EXERCISE AIM: Copy out the excerpt about state agencies opposing toxics bills word for word, in full.

SELECTED EXCERPT:
But he and Leno have also gotten opposition letters recently from the Office of Environmental Health Hazard Assessment and the Department of Industrial Relations. Both DTSC and OEHHA operate under Cal/EPA.

Sam Delson, deputy director of OEHHA, said that staffers at his agency and others have been meeting with legislators to try to explain the problem. For instance, he said Leno’s bill would ban an entire class of chemicals without determining safe levels of exposure or viable alternatives. He added that OEHHA asked Leno to do a more limited bill, but he refused. Other bills on the opposition list have had similar problems that could cause them to complicate the development of the initiative.

“There is not a blanket policy of opposing every toxics bill because of the Green Chemistry Initiative,” Delson said. “It means that there is a higher bar.”
But legislators say they’re not clear where that bar is. Assemblywoman Sally Lieber, D-Mountain View, has gotten several opposition letters on a pair of her toxics bills, AB 514, an Assembly diacetyl ban, and AB 515, a workplace chemical-exposure bill. These letters cite conflict with a different set of emerging standards, a workplace health standards effort being led by the Division of Occupational Safety and Health.

DATA BLOCK:
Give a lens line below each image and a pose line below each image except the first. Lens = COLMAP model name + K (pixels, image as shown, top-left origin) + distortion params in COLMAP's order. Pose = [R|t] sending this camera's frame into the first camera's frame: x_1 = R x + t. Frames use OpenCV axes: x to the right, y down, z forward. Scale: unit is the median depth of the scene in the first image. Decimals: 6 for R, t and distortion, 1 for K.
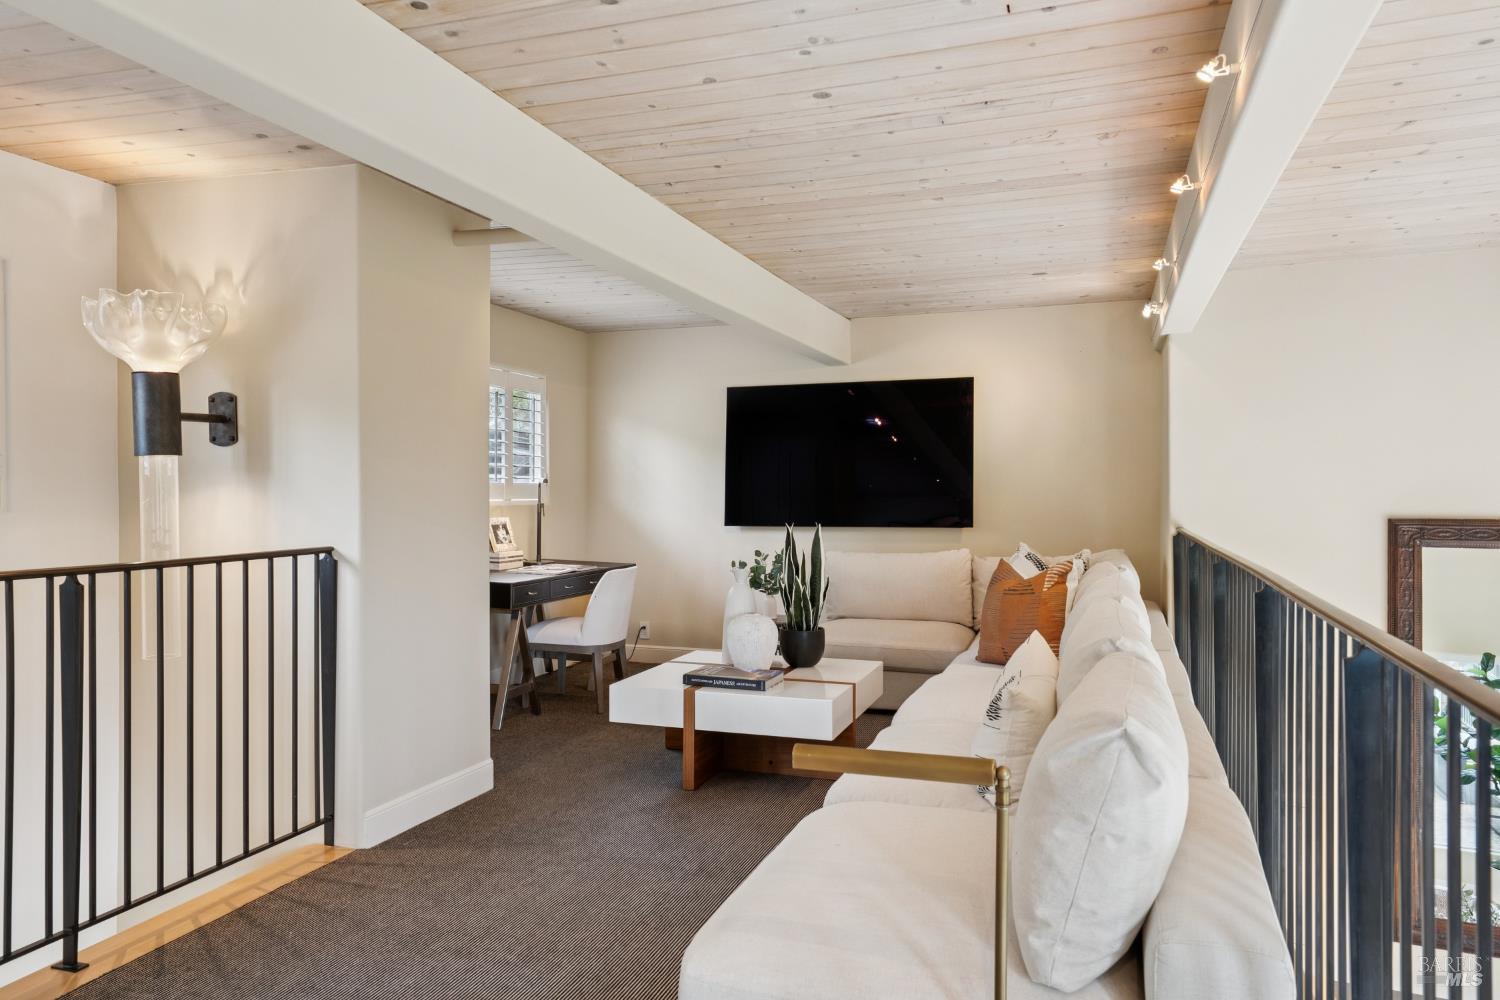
lens RADIAL K [[1003.8, 0, 748.7], [0, 1003.8, 492.6], [0, 0, 1]] dist [0.039489, -0.001047]
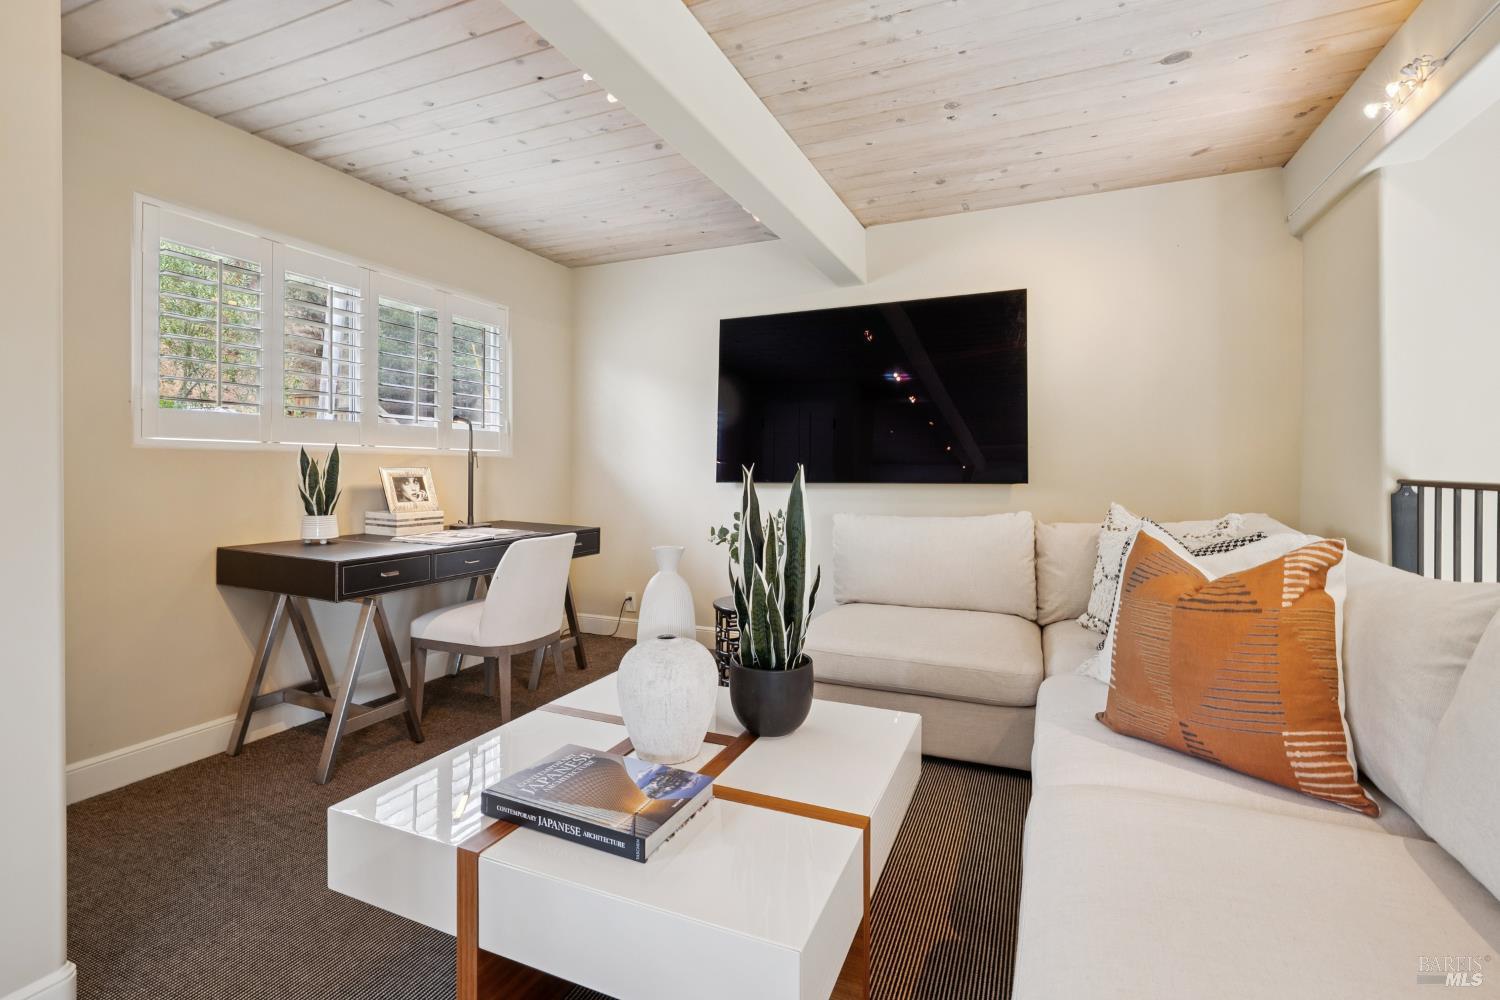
lens RADIAL K [[663.6, 0, 753.3], [0, 663.6, 462.2], [0, 0, 1]] dist [-0.003983, 0.000323]
pose [[0.997212, -0.000036, -0.074624, 0.056145], [-0.000935, 0.999915, -0.012975, 0.026977], [0.074619, 0.013008, 0.997127, 0.514783]]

REPLY:
But he and Leno have also gotten opposition letters recently from the Office of Environmental Health Hazard Assessment and the Department of Industrial Relations. Both DTSC and OEHHA operate under Cal/EPA.

Sam Delson, deputy director of OEHHA, said that staffers at his agency and others have been meeting with legislators to try to explain the problem. For instance, he said Leno’s bill would ban an entire class of chemicals without determining safe levels of exposure or viable alternatives. He added that OEHHA asked Leno to do a more limited bill, but he refused. Other bills on the opposition list have had similar problems that could cause them to complicate the development of the initiative.

“There is not a blanket policy of opposing every toxics bill because of the Green Chemistry Initiative,” Delson said. “It means that there is a higher bar.”
But legislators say they’re not clear where that bar is. Assemblywoman Sally Lieber, D-Mountain View, has gotten several opposition letters on a pair of her toxics bills, AB 514, an Assembly diacetyl ban, and AB 515, a workplace chemical-exposure bill. These letters cite conflict with a different set of emerging standards, a workplace health standards effort being led by the Division of Occupational Safety and Health.